• _EXERCISE INPUT_
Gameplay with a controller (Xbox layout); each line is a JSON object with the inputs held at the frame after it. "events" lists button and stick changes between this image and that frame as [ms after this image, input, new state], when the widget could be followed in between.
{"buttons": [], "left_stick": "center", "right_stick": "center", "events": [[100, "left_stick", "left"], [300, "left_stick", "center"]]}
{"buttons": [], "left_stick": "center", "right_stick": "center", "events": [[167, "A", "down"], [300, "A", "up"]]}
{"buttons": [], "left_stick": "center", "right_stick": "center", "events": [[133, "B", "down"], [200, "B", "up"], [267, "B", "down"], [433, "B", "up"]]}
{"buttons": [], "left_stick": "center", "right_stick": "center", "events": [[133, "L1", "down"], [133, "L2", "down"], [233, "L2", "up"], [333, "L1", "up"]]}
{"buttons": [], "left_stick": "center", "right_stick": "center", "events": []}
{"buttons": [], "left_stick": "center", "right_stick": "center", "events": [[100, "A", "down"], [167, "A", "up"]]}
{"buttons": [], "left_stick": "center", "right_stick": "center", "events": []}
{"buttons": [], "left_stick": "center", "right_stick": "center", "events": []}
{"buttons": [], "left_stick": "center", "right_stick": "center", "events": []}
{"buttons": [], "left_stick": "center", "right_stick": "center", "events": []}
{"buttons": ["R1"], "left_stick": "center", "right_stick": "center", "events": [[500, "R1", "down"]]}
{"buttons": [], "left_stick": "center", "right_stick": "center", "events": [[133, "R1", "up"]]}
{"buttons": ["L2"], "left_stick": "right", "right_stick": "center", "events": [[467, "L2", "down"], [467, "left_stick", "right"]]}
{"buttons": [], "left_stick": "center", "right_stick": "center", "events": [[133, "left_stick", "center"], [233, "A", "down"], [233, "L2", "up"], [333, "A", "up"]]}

• _WHAT TO WORK ON_
In the records above, find each line with the string "down" and list it.

• _REPLY TO THE TASK_
{"buttons": [], "left_stick": "center", "right_stick": "center", "events": [[167, "A", "down"], [300, "A", "up"]]}
{"buttons": [], "left_stick": "center", "right_stick": "center", "events": [[133, "B", "down"], [200, "B", "up"], [267, "B", "down"], [433, "B", "up"]]}
{"buttons": [], "left_stick": "center", "right_stick": "center", "events": [[133, "L1", "down"], [133, "L2", "down"], [233, "L2", "up"], [333, "L1", "up"]]}
{"buttons": [], "left_stick": "center", "right_stick": "center", "events": [[100, "A", "down"], [167, "A", "up"]]}
{"buttons": ["R1"], "left_stick": "center", "right_stick": "center", "events": [[500, "R1", "down"]]}
{"buttons": ["L2"], "left_stick": "right", "right_stick": "center", "events": [[467, "L2", "down"], [467, "left_stick", "right"]]}
{"buttons": [], "left_stick": "center", "right_stick": "center", "events": [[133, "left_stick", "center"], [233, "A", "down"], [233, "L2", "up"], [333, "A", "up"]]}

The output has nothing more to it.